**EXCERPT PROVIDED:**
============================================================

United States Court of Appeals, District of Columbia Circuit

July 25, 2017

United States of America, ex rel. Stephen Shea, and Stephen M. Shea, Appellant
Cellco Partnership, doing business as Verizon Wireless, et al., Appellees

          Argued October 24, 2016

         Consolidated with 15-7136 Appeals from the United States District Court for the District of Columbia (No. 1:09-cv-01050)

          Christopher B. Mead argued the cause for appellant/cross-appellee. With him on the briefs were Mark London and Stuart A. Berman.

          Seth P. Waxman argued the cause for defendants-appellees/cross-appellants. With him on the briefs were Jonathan G. Cedarbaum and Daniel Winik.

          John P. Elwood, Craig D. Margolis, Jeremy C. Marwell, Kathryn Comerford Todd, and Steven P. Lehotsky were on the brief for amicus curiae The Chamber of Commerce of the United States of America in support of defendants-appellee/cross-appellants.

          Before: Srinivasan and Millett, Circuit Judges, and Randolph, Senior Circuit Judge.



         The False Claims Act penalizes the knowing submission of a false or fraudulent claim for payment to the federal government. 31 U.S.C. § 3729(a)(1). Rather than rely solely on federal agencies to police fraudulent claims, Congress authorized private persons to bring what are known as qui tam actions. In a qui tam suit, a private party, called the relator, challenges fraudulent claims against the government on the government's behalf, ultimately sharing in any recovery.

         In this qui tam case, the relator is appellant Stephen M. Shea. He alleges that Verizon Communications, Inc. violated the False Claims Act by overbilling the government in its telecommunications contracts. Shea filed two qui tam suits against the company. The first ended in a settlement under which Shea received a $20 million payout. While that suit was pending, Shea brought a second qui tam action against Verizon, alleging that the company's fraud extended to twenty additional federal contracts.

         The district court held that Shea's second suit violated the False Claims Act's "first-to-file" bar, 31 U.S.C. § 3730(b)(5), which prohibits a relator from bringing any action related to a pending qui tam suit. The district court thus dismissed Shea's second action. But because Shea's first action had ended by that time, such that the first-to-file bar would no longer prohibit the filing of a new suit, the district court dismissed Shea's second action without prejudice to his refiling it.

============================================================

**ENTRIES SUPPLIED:**
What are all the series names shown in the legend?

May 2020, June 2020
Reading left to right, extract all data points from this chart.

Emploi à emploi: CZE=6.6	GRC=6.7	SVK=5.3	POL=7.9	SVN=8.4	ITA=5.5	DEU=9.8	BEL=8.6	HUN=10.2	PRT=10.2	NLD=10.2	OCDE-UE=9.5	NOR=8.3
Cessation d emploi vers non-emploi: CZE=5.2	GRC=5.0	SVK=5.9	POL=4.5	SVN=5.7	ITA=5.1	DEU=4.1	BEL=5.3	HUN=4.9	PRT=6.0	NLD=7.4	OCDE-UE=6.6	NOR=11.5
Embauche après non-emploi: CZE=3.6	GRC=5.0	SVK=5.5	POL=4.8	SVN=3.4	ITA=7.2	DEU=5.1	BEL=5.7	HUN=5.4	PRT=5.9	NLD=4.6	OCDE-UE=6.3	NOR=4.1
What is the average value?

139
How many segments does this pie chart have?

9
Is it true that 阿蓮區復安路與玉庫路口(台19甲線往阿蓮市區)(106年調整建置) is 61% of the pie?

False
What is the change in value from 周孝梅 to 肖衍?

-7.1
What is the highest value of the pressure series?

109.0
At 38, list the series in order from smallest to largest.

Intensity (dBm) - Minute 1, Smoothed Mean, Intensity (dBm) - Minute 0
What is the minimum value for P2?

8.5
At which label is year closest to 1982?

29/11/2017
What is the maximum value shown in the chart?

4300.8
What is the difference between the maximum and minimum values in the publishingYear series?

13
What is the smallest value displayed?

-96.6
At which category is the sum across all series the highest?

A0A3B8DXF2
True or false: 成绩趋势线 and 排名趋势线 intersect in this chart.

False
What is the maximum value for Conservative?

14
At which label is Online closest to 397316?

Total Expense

============================================================

**WORK REQUEST 1:** Translate this sentence from the court opinion into Spanish: "The district court thus dismissed Shea's second action."
**WORK REQUEST 2:** Carry on the court opinion on Shea's qui tam suits against Verizon, starting after its last sentence.
The material is separate from the court opinion and unrelated to it.

**WRITTEN REPLY 1:** Por lo tanto, el tribunal de distrito desestimó la segunda acción de Shea.

**WRITTEN REPLY 2:**
         Shea now appeals the dismissal of his action, contending that the district court should have allowed him to amend the complaint rather than require him to initiate a new suit. Verizon cross-appeals, arguing that the district court should have dismissed Shea's action with prejudice, such that he could not refile it. In support of its argument for a dismissal with prejudice, Verizon relies on the False Claims Act's "public disclosure" bar, id. § 3730(e)(4), and on the pleading requirements established by Federal Rules of Civil Procedure 8 and 9(b).

         We reject both Shea's arguments in his appeal and Verizon's arguments in its cross-appeal. We therefore affirm the district court in all respects.



         When bringing a qui tam action under the False Claims Act, a relator need not allege a personal injury. See Vt. Agency of Nat. Res. v. United States ex rel. Stevens, 529 U.S. 765, 772-73 (2000). Instead, she can bring suit "to remedy an injury in fact suffered by the United States." Id. at 771, 774. To encourage relators to bring suits on the government's behalf, Congress gave them a stake in the controversy: they can share up to 30 percent of any proceeds ultimately recovered. 31 U.S.C. § 3730(d). The government also can elect to intervene in, and assume control of, any qui tam action, in which event the relator's share of the recovery becomes capped at 25 percent. Id. § 3730(b)(2), (d)(1).

         Over time, Congress learned that the bounty available to qui tam relators created "the danger of parasitic exploitation of the public coffers." United States ex rel. Springfield Terminal Ry. v. Quinn, 14 F.3d 645, 649 (D.C. Cir. 1994). To curtail abusive suits, Congress established "a number of restrictions" on qui tam actions. State Farm Fire and Cas. Co. v. United States ex rel. Rigsby, 137 S.Ct. 436, 440 (2016); see United States ex rel. Heath v. AT&T, Inc., 791 F.3d 112, 116 (D.C. Cir. 2015). This case involves two of those restrictions: (i) the first-to-file bar and (ii) the public disclosure bar.

         The first-to-file bar operates on the recognition that, because relators can bring suit without having suffered a personal injury, countless plaintiffs in theory could file a qui tam action based on the same fraud and then share in the proceeds. And if multiple relators could split the recovery for the same conduct, they would have less "incentive to bring a qui tam action in the first place." United States ex rel. LaCorte v. SmithKline Beecham Clinical Labs., Inc., 149 F.3d 227, 234 (3d Cir. 1998). The first-to-file bar addresses that problem. It provides that, "[w]hen a person brings an action under [the False Claims Act], no person other than the Government may intervene or bring a related action based on the facts underlying the pending action." 31 U.S.C. § 3730(b)(5). The first-to-file bar thereby ensures only one relator will share in the government's recovery and encourages prompt filing from relators desiring to be first to the courthouse. LaCorte, 149 F.3d at 234.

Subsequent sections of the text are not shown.